*PROBLEM*. Copy the entries exactly. Leave out any pictures.

(Data entries)
────────────────────
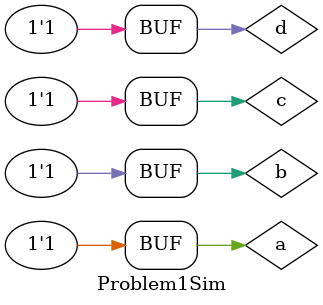
<source format=v>
`timescale 1ns / 1ps


module Problem1Sim();

    reg a;
    reg b;
    reg c;
    reg d;
    
    wire x;
        
    Problem1Mod UUT(
        .a(a),
        .b(b),
        .c(c),
        .d(d),
        .x(x)
    );
    
    initial begin
        a=0;
        b=0;
        c=0;
        d=0;
        #10;
        
        a=0;
        b=0;
        c=0;
        d=1;
        #10;
        
        a=0;
        b=0;
        c=1;
        d=0;
        #10;
        
        a=0;
        b=0;
        c=1;
        d=1;
        #10;
        
        a=0;
        b=1;
        c=0;
        d=0;
        #10;
        
        a=0;
        b=1;
        c=0;
        d=1;
        #10;
        
        a=0;
        b=1;
        c=1;
        d=0;
        #10;
        
        a=0;
        b=1;
        c=1;
        d=1;
        #10;
        
        a=1;
        b=0;
        c=0;
        d=0;
        #10;
        
        a=1;
        b=0;
        c=0;
        d=1;
        #10;
        
        a=1;
        b=0;
        c=1;
        d=0;
        #10;
        
        a=1;
        b=0;
        c=1;
        d=1;
        #10;
        
        a=1;
        b=1;
        c=0;
        d=0;
        #10;
        
        a=1;
        b=1;
        c=0;
        d=1;
        #10;
        
        a=1;
        b=1;
        c=1;
        d=0;
        #10;
        
        a=1;
        b=1;
        c=1;
        d=1;
    end
    
endmodule

</source>
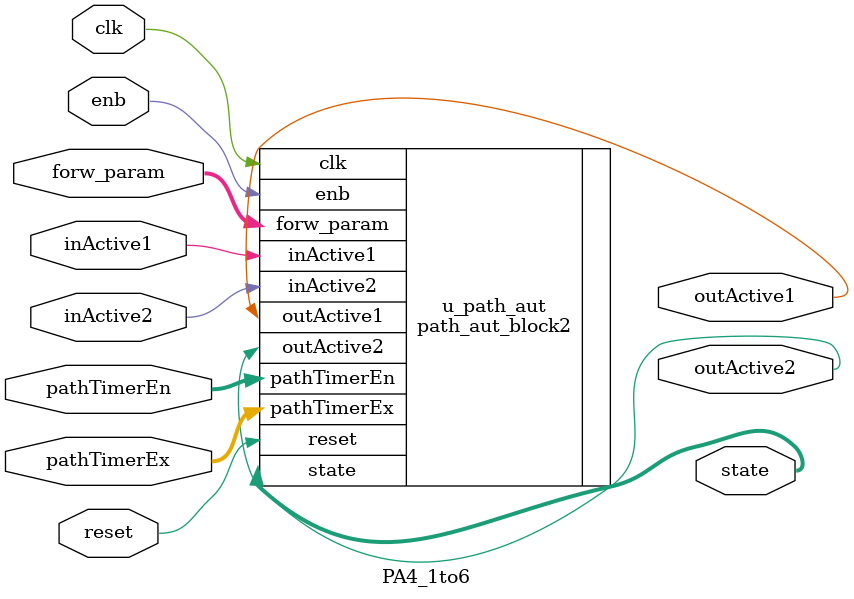
<source format=v>



`timescale 1 ns / 1 ns

module PA4_1to6
          (clk,
           reset,
           enb,
           inActive1,
           inActive2,
           pathTimerEn,
           pathTimerEx,
           forw_param,
           outActive1,
           outActive2,
           state);


  input   clk;
  input   reset;
  input   enb;
  input   inActive1;
  input   inActive2;
  input   [15:0] pathTimerEn;  // uint16
  input   [15:0] pathTimerEx;  // uint16
  input   [15:0] forw_param;  // uint16
  output  outActive1;
  output  outActive2;
  output  [7:0] state;  // uint8




  path_aut_block2 u_path_aut (.clk(clk),
                              .reset(reset),
                              .enb(enb),
                              .inActive1(inActive1),
                              .inActive2(inActive2),
                              .forw_param(forw_param),  // uint16
                              .pathTimerEn(pathTimerEn),  // uint16
                              .pathTimerEx(pathTimerEx),  // uint16
                              .outActive1(outActive1),
                              .outActive2(outActive2),
                              .state(state)  // uint8
                              );

endmodule  // PA4_1to6


</source>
────────────────────
*SOLUTION*.
<source format=v>
`timescale 1ns / 1ps


module Problem1Sim();

    reg a;
    reg b;
    reg c;
    reg d;
    
    wire x;
        
    Problem1Mod UUT(
        .a(a),
        .b(b),
        .c(c),
        .d(d),
        .x(x)
    );
    
    initial begin
        a=0;
        b=0;
        c=0;
        d=0;
        #10;
        
        a=0;
        b=0;
        c=0;
        d=1;
        #10;
        
        a=0;
        b=0;
        c=1;
        d=0;
        #10;
        
        a=0;
        b=0;
        c=1;
        d=1;
        #10;
        
        a=0;
        b=1;
        c=0;
        d=0;
        #10;
        
        a=0;
        b=1;
        c=0;
        d=1;
        #10;
        
        a=0;
        b=1;
        c=1;
        d=0;
        #10;
        
        a=0;
        b=1;
        c=1;
        d=1;
        #10;
        
        a=1;
        b=0;
        c=0;
        d=0;
        #10;
        
        a=1;
        b=0;
        c=0;
        d=1;
        #10;
        
        a=1;
        b=0;
        c=1;
        d=0;
        #10;
        
        a=1;
        b=0;
        c=1;
        d=1;
        #10;
        
        a=1;
        b=1;
        c=0;
        d=0;
        #10;
        
        a=1;
        b=1;
        c=0;
        d=1;
        #10;
        
        a=1;
        b=1;
        c=1;
        d=0;
        #10;
        
        a=1;
        b=1;
        c=1;
        d=1;
    end
    
endmodule

</source>
<source format=v>



`timescale 1 ns / 1 ns

module PA4_1to6
          (clk,
           reset,
           enb,
           inActive1,
           inActive2,
           pathTimerEn,
           pathTimerEx,
           forw_param,
           outActive1,
           outActive2,
           state);


  input   clk;
  input   reset;
  input   enb;
  input   inActive1;
  input   inActive2;
  input   [15:0] pathTimerEn;  // uint16
  input   [15:0] pathTimerEx;  // uint16
  input   [15:0] forw_param;  // uint16
  output  outActive1;
  output  outActive2;
  output  [7:0] state;  // uint8




  path_aut_block2 u_path_aut (.clk(clk),
                              .reset(reset),
                              .enb(enb),
                              .inActive1(inActive1),
                              .inActive2(inActive2),
                              .forw_param(forw_param),  // uint16
                              .pathTimerEn(pathTimerEn),  // uint16
                              .pathTimerEx(pathTimerEx),  // uint16
                              .outActive1(outActive1),
                              .outActive2(outActive2),
                              .state(state)  // uint8
                              );

endmodule  // PA4_1to6


</source>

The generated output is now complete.